Perceptions alter biological dispositions as long as they are believed to be true. In this way, anxiety can be devastating by reducing people’s experience of life through the unseen biological effects of believing bad things will happen.
Serotonin and gamma-aminobutyric acid (GABA) are two of the neurotransmitters involved in regulating stress. Anti-depressants, alcohol and recreational drugs are commonly used socially, for better or for worse, to try to deal with the effects of anxiety.

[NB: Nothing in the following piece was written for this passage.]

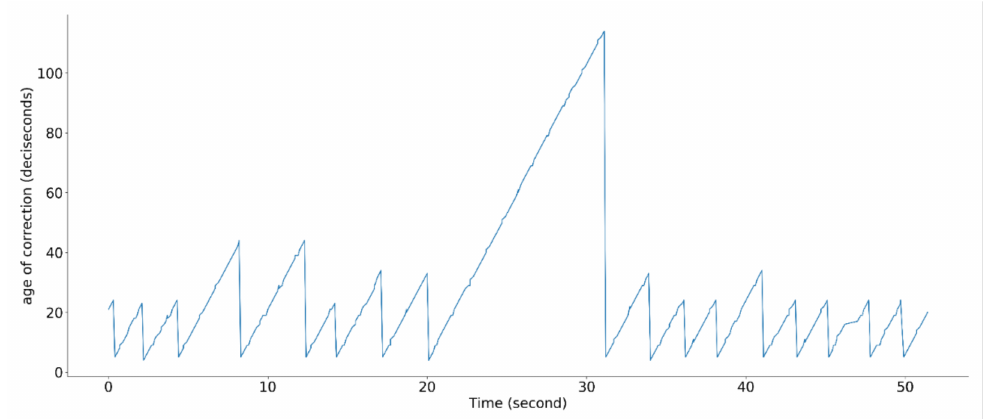
Figure 3. Age-of-correction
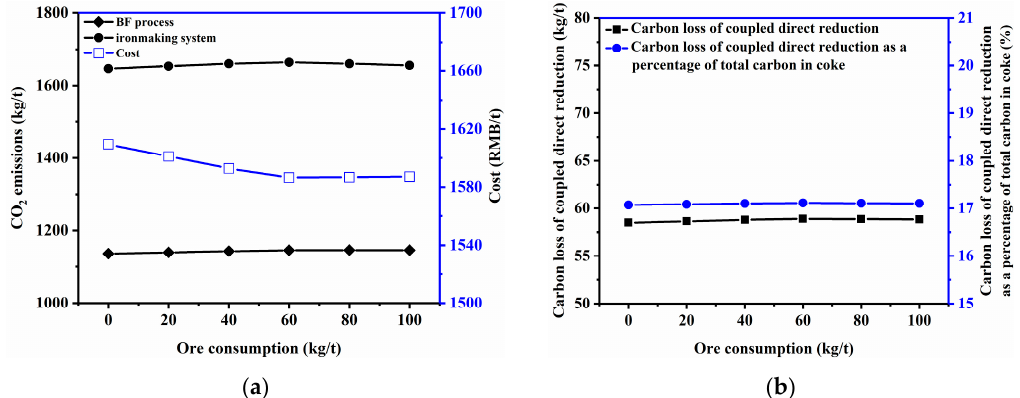
Figure 7. ( a ) Effect of ore consumption on cost and CO 2 emissions; ( b ) Effect of ore consumption on carbon loss of coupled direct reduction and its percentage of total carbon in coke.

They stimulate or influence the same parts of the brain that are associated with success and loss, but they usually stimulate positive feelings as if success is being experienced.
People use chemicals to dupe themselves, temporarily, in an attempt to counteract the draining chemical effects that their anxiety has created. This can play havoc with people’s internal perceptual framework as they subconsciously associate the feelings of massive biological success (stimulated by a substance) with everyday activities. The theory is that this skews decision making on a biological level. The biological memories of massive success are associated with mundane activities, and the natural experiential evidence that the subconscious uses becomes corrupted. This then blurs perceptions of success and loss because of erroneous biological information associated with the memories, or somatic markers – subconscious biasses to cognitive decisions based on previous experience.6

States of mind that make people feel helpless or trapped are “psychological environments” conducive for anxiety. Continuous perceptions of looming harms and past failures drip-feed depressive chemicals into people’s bloodstreams and onto their nerves. If prolonged, this stress can accumulate and cause serious health conditions such as cardiovascular disease, later life decline in physical functioning, and memory loss (see Stress).7

Anxiety is not just an outlook!

Anxiety

Latin. Anxi-us = troubled in mind.

1. Troubled or uneasy in mind about an uncertain event; being in troubled or disturbing suspense, concerned, solicitous.